我想在给定开始和结束日期的两个日期按周聚合它:
输出示例:

[(2013-05-07, 900), [(2013-05-14, 1800),....., (2013-08-01, 1000)]

提前致谢!

4

2 回答 2

4

尝试这个:

from datetime import datetime
import itertools

sales = [
    ('2013-05-01', 100),
    ('2013-05-02', 200),
    ('2013-05-03', 150),
    ('2013-05-03', 120),
    ('2013-05-04', 200),
    ('2013-08-01', 250),
]

def toWeek(sale):
    '''(date,volume) -> date of the Sunday of that week'''
    sunday = datetime.strptime(sale[0], '%Y-%m-%d').strftime('%Y-%U-0')
    return datetime.strptime(sunday, '%Y-%U-%w').strftime('%Y-%m-%d')

grouped_sales = itertools.groupby(sales, toWeek)

aggregate_sales = (
    (week, sum(day_sales for date, day_sales in week_sales))
    for week, week_sales in grouped_sales)
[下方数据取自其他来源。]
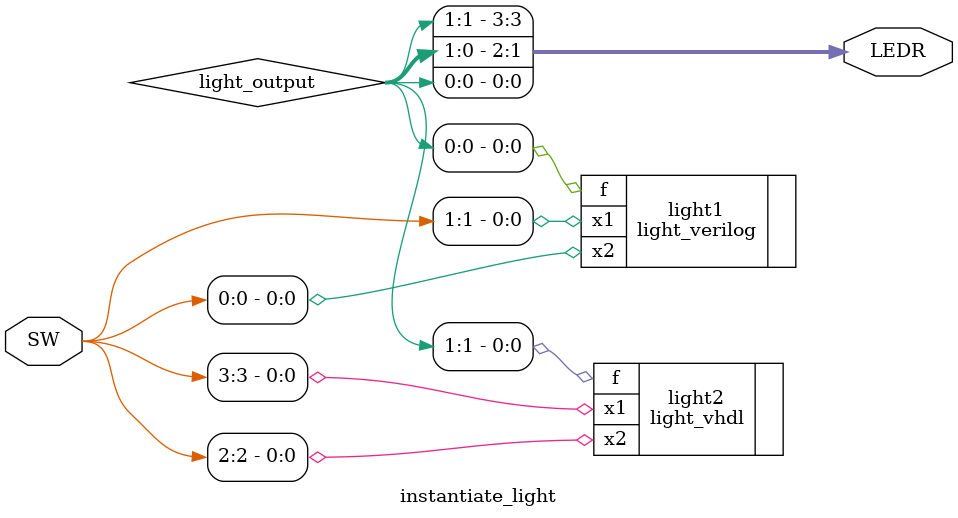
<source format=v>
module instantiate_light(SW, LEDR); 

	// Define the inputs and outputs to our module
	input [3:0] SW;
	output [3:0] LEDR;

	// Define a wire to connect to the output of each circuit
	wire [1:0]light_output; 


	// Create an instance of the verilog light module
	light_verilog light1(.x1(SW[1]), .x2(SW[0]), .f(light_output[0]));

	// Create an instance of the vhdl light module - the language difference doesn't matter
	light_vhdl light2(.x2(SW[2]), .x1(SW[3]), .f(light_output[1]));

	// Connect the wires connected to the output of the circuits to some red LEDs
	assign LEDR[0] = light_output[0];
	assign LEDR[1] = light_output[0]; 
	assign LEDR[2] = light_output[1];
	assign LEDR[3] = light_output[1]; 

endmodule


</source>
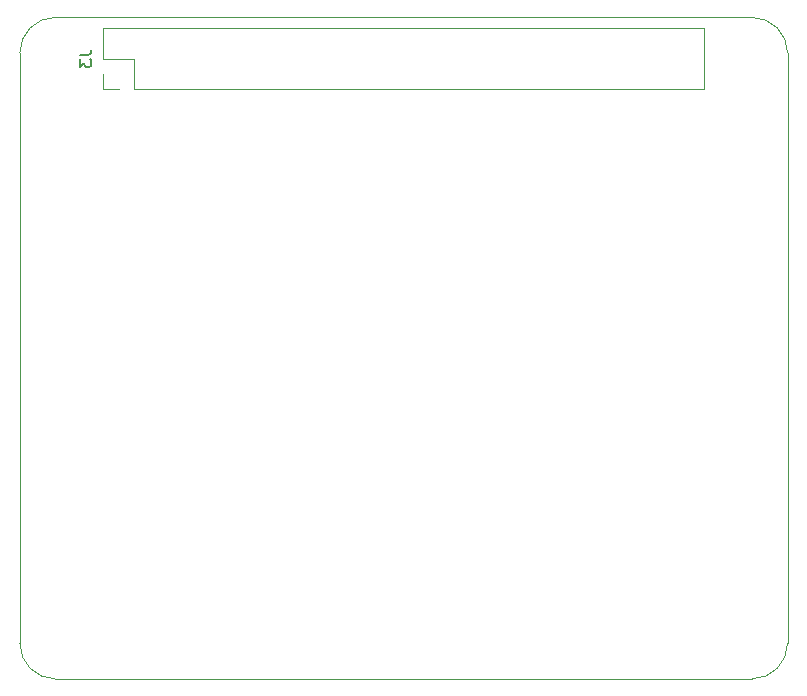
<source format=gbr>
G04 #@! TF.GenerationSoftware,KiCad,Pcbnew,(6.0.7-1)-1*
G04 #@! TF.CreationDate,2023-05-21T11:11:00+10:00*
G04 #@! TF.ProjectId,Pi GPS Serial,50692047-5053-4205-9365-7269616c2e6b,rev?*
G04 #@! TF.SameCoordinates,Original*
G04 #@! TF.FileFunction,Legend,Bot*
G04 #@! TF.FilePolarity,Positive*
%FSLAX46Y46*%
G04 Gerber Fmt 4.6, Leading zero omitted, Abs format (unit mm)*
G04 Created by KiCad (PCBNEW (6.0.7-1)-1) date 2023-05-21 11:11:00*
%MOMM*%
%LPD*%
G01*
G04 APERTURE LIST*
G04 #@! TA.AperFunction,Profile*
%ADD10C,0.100000*%
G04 #@! TD*
%ADD11C,0.150000*%
%ADD12C,0.120000*%
G04 APERTURE END LIST*
D10*
X140546356Y-116817556D02*
G75*
G03*
X143546351Y-113822847I44J2999956D01*
G01*
X78546389Y-113817611D02*
G75*
G03*
X81546356Y-116817611I3000011J11D01*
G01*
X143546351Y-113822847D02*
X143546356Y-63817611D01*
X81546356Y-116817611D02*
X140546356Y-116817611D01*
X78546356Y-63817611D02*
X78546356Y-113817611D01*
X140546356Y-60817611D02*
X81546356Y-60817611D01*
X143546389Y-63817611D02*
G75*
G03*
X140546356Y-60817611I-2999989J11D01*
G01*
X81546356Y-60817556D02*
G75*
G03*
X78546356Y-63817611I44J-3000044D01*
G01*
D11*
X83602380Y-63986666D02*
X84316666Y-63986666D01*
X84459523Y-63939047D01*
X84554761Y-63843809D01*
X84602380Y-63700952D01*
X84602380Y-63605714D01*
X83602380Y-64367619D02*
X83602380Y-64986666D01*
X83983333Y-64653333D01*
X83983333Y-64796190D01*
X84030952Y-64891428D01*
X84078571Y-64939047D01*
X84173809Y-64986666D01*
X84411904Y-64986666D01*
X84507142Y-64939047D01*
X84554761Y-64891428D01*
X84602380Y-64796190D01*
X84602380Y-64510476D01*
X84554761Y-64415238D01*
X84507142Y-64367619D01*
D12*
X85590000Y-64320000D02*
X88190000Y-64320000D01*
X85590000Y-61720000D02*
X85590000Y-64320000D01*
X88190000Y-64320000D02*
X88190000Y-66920000D01*
X88190000Y-66920000D02*
X136510000Y-66920000D01*
X85590000Y-61720000D02*
X136510000Y-61720000D01*
X85590000Y-66920000D02*
X86920000Y-66920000D01*
X85590000Y-65590000D02*
X85590000Y-66920000D01*
X136510000Y-61720000D02*
X136510000Y-66920000D01*
M02*

</source>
print list(aggregate_sales)
于 2013-09-14T04:06:44.890 回答
1

您还可以使用ISO 8601 周计算双端队列来执行此操作:

import datetime
from collections import deque

data=[
    ('2013-05-01', 100),
    ('2013-05-02', 200),
    ('2013-05-03', 150),
    ('2013-05-03', 120),
    ('2013-05-04', 200),
    ('2013-08-01', 250),
]
fmt='%Y-%m-%d'
data=deque((datetime.datetime.strptime(x,fmt),y) 
              for x,y in sorted(data,key=lambda t:t[0]))
grouped={}
while data:
    week=data[0][0]-datetime.timedelta(days=(data[0][0].isocalendar()[2]-1))
    temp=[data.popleft()]
    while data and week.isocalendar()[:2]==data[0][0].isocalendar()[:2]:
        temp.append(data.popleft())
    
    key='ISO week {}-W{:02}'.format(*week.isocalendar()[:2]) 
    key+=' ({} - {})'.format(week.strftime(fmt),
                        (week+datetime.timedelta(days=6)).strftime(fmt))     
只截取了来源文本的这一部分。